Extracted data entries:
■ ■ ■

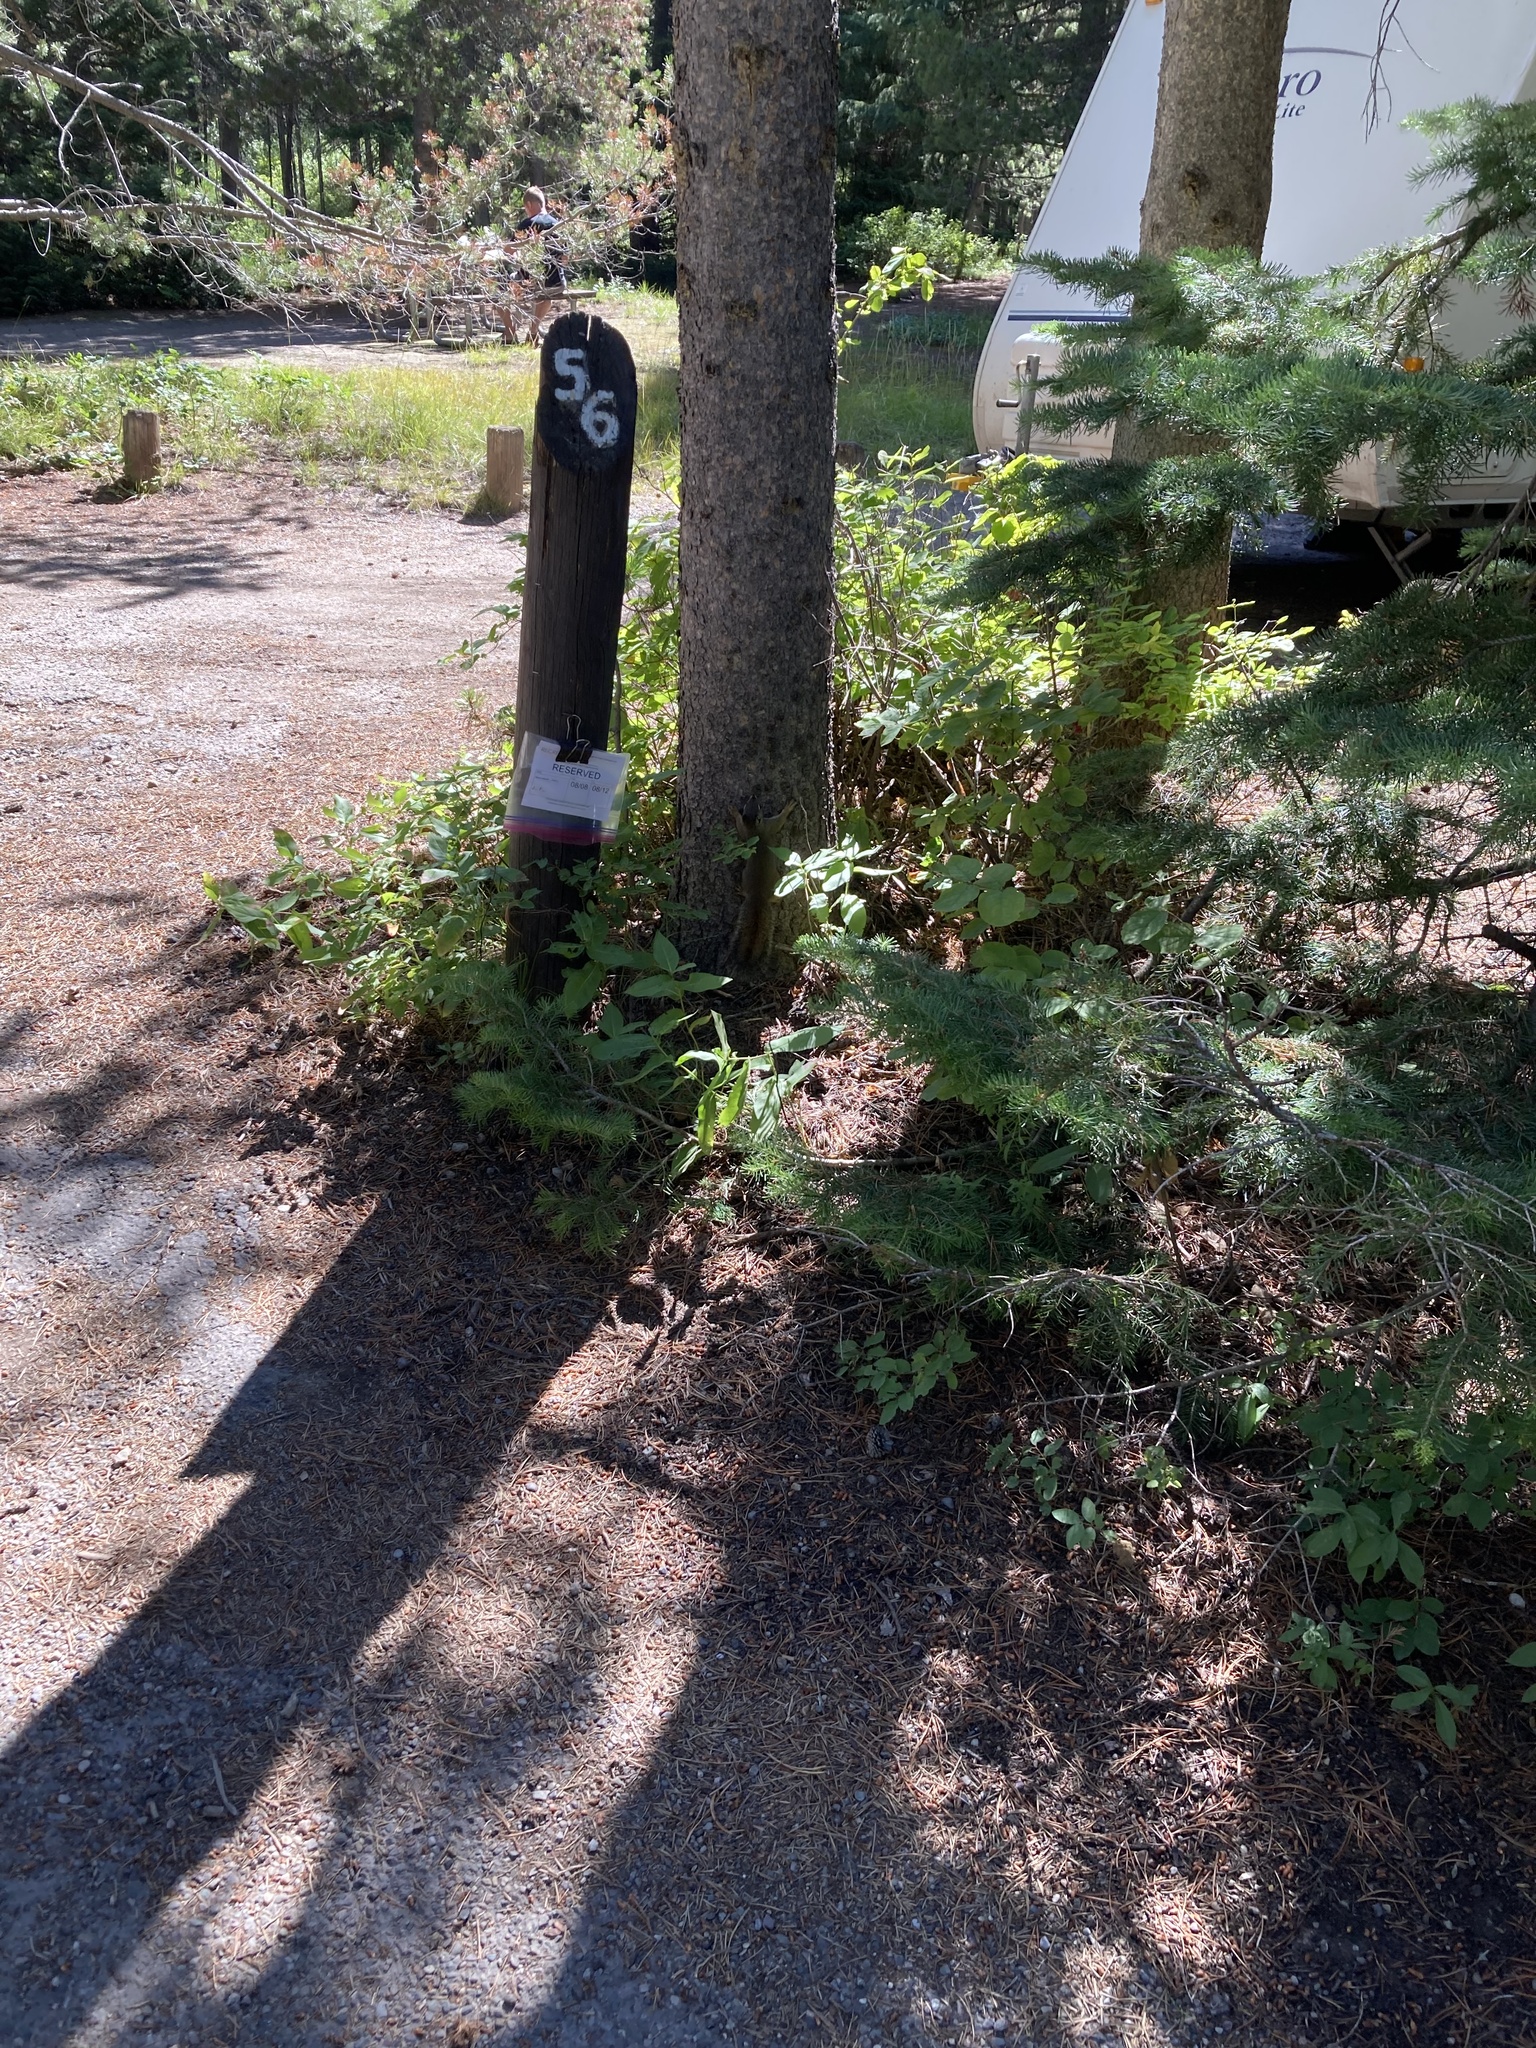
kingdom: Animalia
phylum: Chordata
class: Mammalia
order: Rodentia
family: Sciuridae
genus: Tamiasciurus
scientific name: Tamiasciurus hudsonicus
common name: Red squirrel
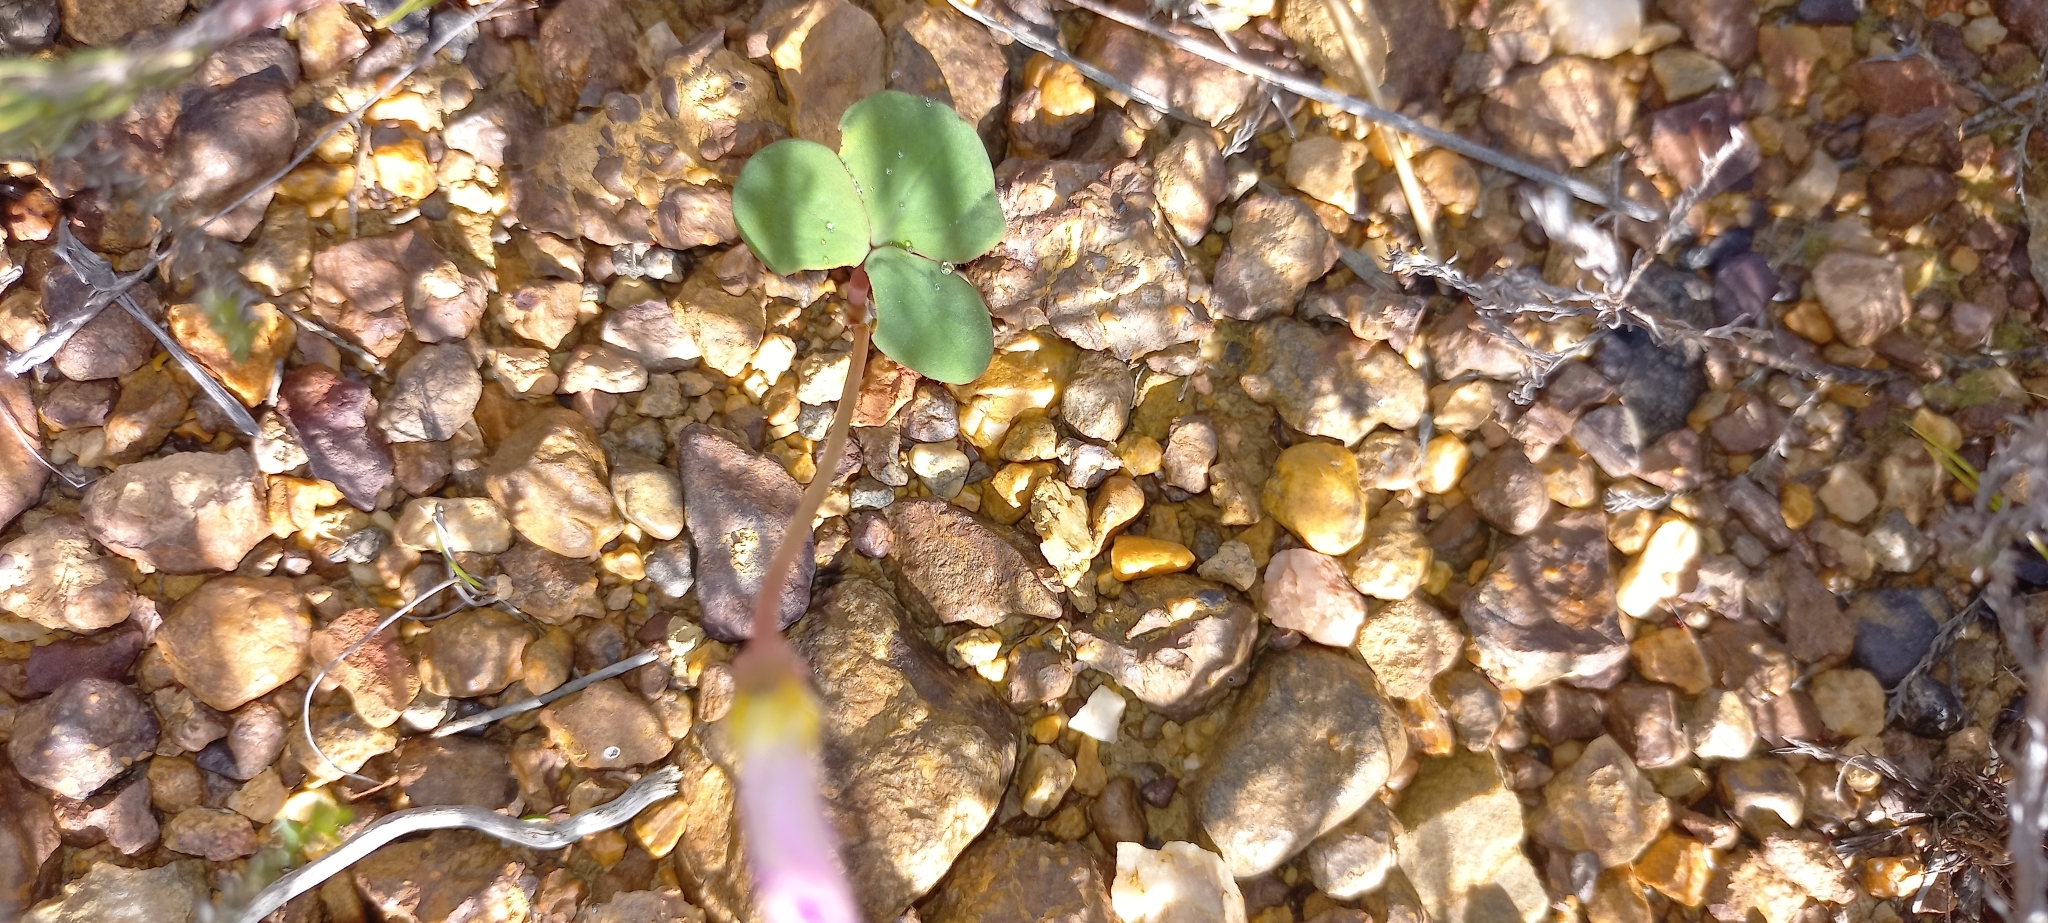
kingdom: Plantae
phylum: Tracheophyta
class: Magnoliopsida
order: Oxalidales
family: Oxalidaceae
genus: Oxalis
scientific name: Oxalis depressa
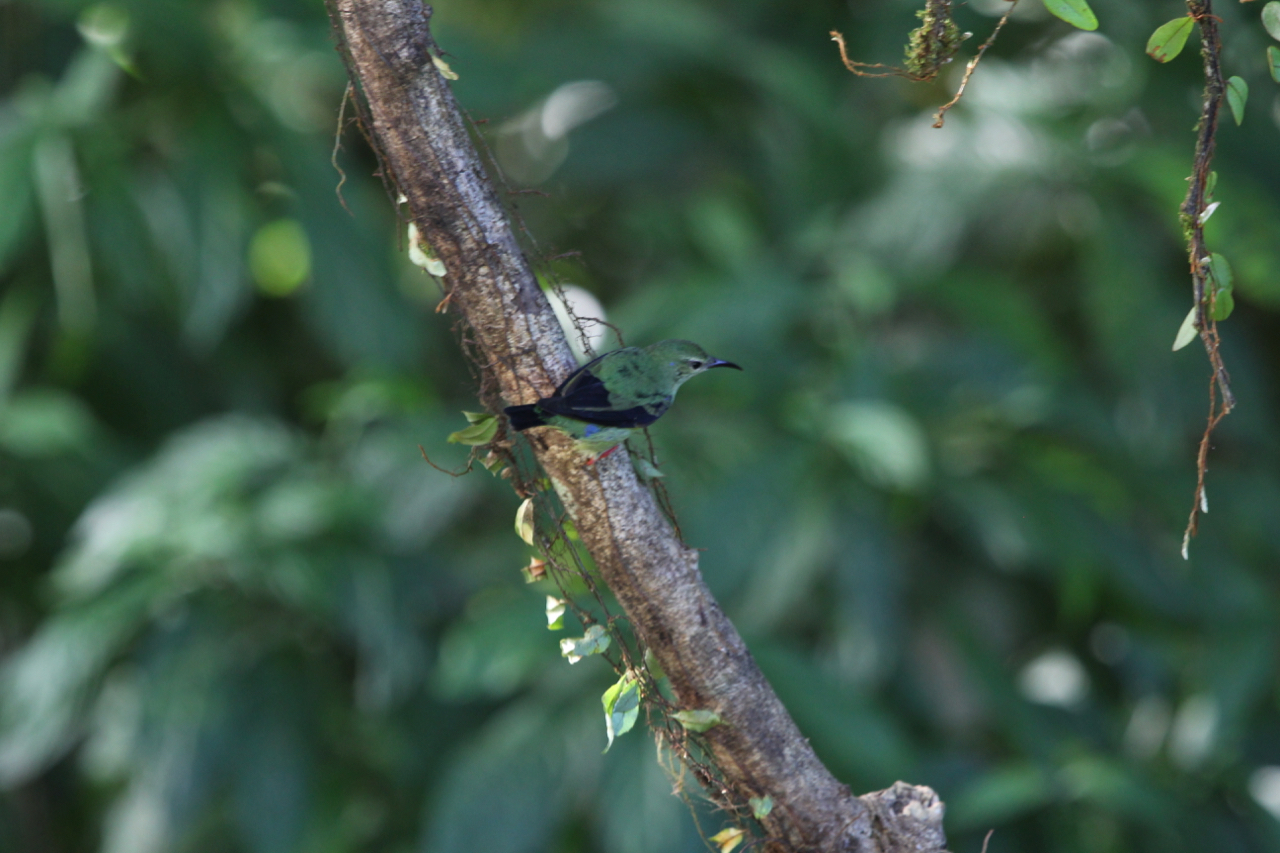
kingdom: Animalia
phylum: Chordata
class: Aves
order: Passeriformes
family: Thraupidae
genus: Cyanerpes
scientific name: Cyanerpes cyaneus
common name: Red-legged honeycreeper
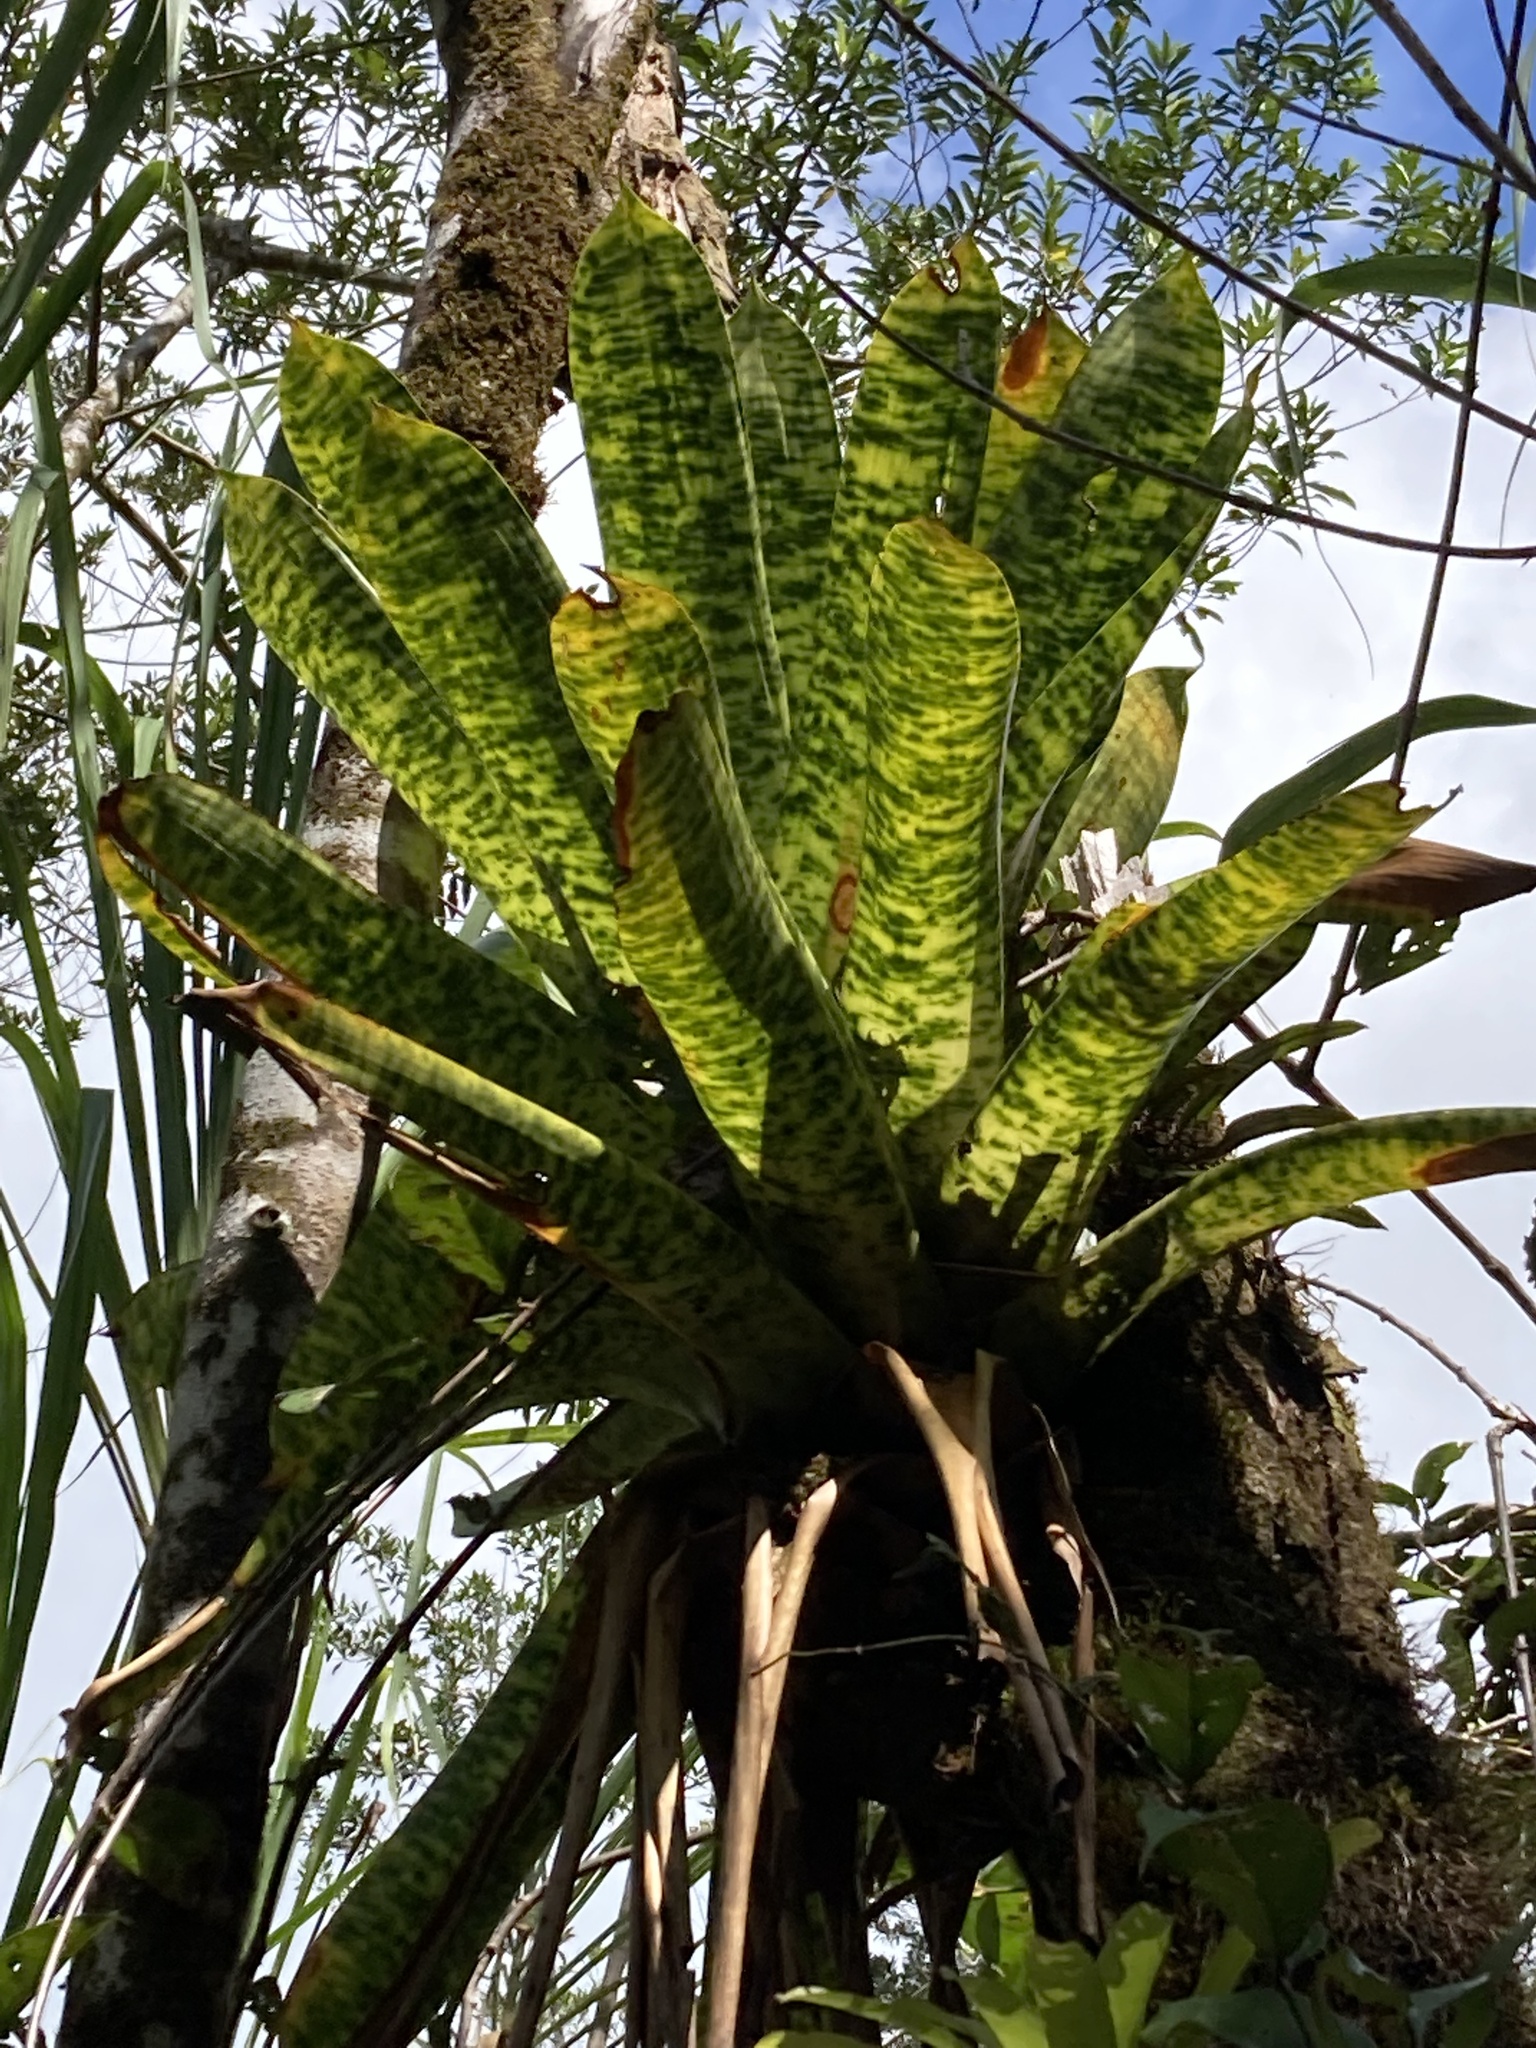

■ ■ ■

▸ **Given problem**: Rewrite everything from the line containing "family: Oxalidaceae" down to the end of the data, swapping "scientific name" for "binomial name" and leaving all else unchanged. Leave the pictures out of your answer.

▸ **Full answer**:
family: Oxalidaceae
genus: Oxalis
binomial name: Oxalis depressa
kingdom: Animalia
phylum: Chordata
class: Aves
order: Passeriformes
family: Thraupidae
genus: Cyanerpes
binomial name: Cyanerpes cyaneus
common name: Red-legged honeycreeper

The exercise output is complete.